The poor do not need charity; they need inspiration. Charity only sends them a loaf of bread to keep them alive in their wretchedness, or gives them an entertainment to make them forget for an hour or two; but inspiration will cause them to rise out of their misery. If you want to help the poor, demonstrate to them that they can become rich; prove it by getting rich yourself. (William D. Wattles)
Let me start off by saying that I deeply respect the generosity of every person and organization who donates money to non-profit ventures, especially those that help those who are in desperate need. I am a director of a non-profit organization, so I want to not have this article come across as being ungrateful for, or dismissing the amazing work that non-profits do in our country.
However, when we look at the amount of money that has been donated over the past few decades since the birth of the New South Africa, and we look at the current state of our economy, then we have to recognize that we need more investment in the form of patient capital and high-risk venture capital into sustainable businesses.

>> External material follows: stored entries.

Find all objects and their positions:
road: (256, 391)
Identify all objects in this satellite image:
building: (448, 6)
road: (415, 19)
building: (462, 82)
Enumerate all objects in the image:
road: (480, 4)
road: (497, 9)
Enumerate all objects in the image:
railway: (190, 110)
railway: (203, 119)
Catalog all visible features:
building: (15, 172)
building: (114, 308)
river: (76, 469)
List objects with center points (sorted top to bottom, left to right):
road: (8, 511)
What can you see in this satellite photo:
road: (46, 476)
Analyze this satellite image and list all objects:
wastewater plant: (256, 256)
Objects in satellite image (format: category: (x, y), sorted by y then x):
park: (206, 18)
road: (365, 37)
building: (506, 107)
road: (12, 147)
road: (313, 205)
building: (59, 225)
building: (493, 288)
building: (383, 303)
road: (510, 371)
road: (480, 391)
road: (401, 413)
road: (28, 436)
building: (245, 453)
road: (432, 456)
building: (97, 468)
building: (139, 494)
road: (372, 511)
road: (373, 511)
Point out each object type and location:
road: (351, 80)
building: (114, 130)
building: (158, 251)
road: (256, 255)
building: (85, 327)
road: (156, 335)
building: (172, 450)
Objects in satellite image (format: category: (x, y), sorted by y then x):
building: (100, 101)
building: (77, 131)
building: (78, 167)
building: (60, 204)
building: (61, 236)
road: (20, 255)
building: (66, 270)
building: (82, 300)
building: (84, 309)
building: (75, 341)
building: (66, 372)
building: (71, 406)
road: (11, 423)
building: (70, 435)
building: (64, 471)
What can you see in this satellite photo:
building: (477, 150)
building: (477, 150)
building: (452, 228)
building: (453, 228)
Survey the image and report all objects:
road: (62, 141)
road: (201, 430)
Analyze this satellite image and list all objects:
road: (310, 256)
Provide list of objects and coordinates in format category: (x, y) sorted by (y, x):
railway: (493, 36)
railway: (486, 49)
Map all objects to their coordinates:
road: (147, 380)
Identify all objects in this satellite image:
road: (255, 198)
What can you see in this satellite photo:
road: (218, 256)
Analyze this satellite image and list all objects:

I have recently been hugely encouraged by reading about the fact that Jannie Mouton is planning to give away most of his wealth. Alan Gray and Patrice Motsepe are another two hugely successful business people that have made similar moves.
As someone with a passion for eradicating poverty, I get even more excited when some of this money goes into investing into small businesses and helping them grow – which will make the investment grow and create more resources for further investment. At 5-2-50 we augment such investment by investing just-in-time skills to help businesses grow rapidly with their limited resources.
Every time we help someone in need, we alleviate a bit of poverty for as long as we can keep giving. Every time we create a good job through starting up and growing sustainable business, we eradicate a pocket of poverty, allowing one more person to fulfil a role of dignity and contribution in society.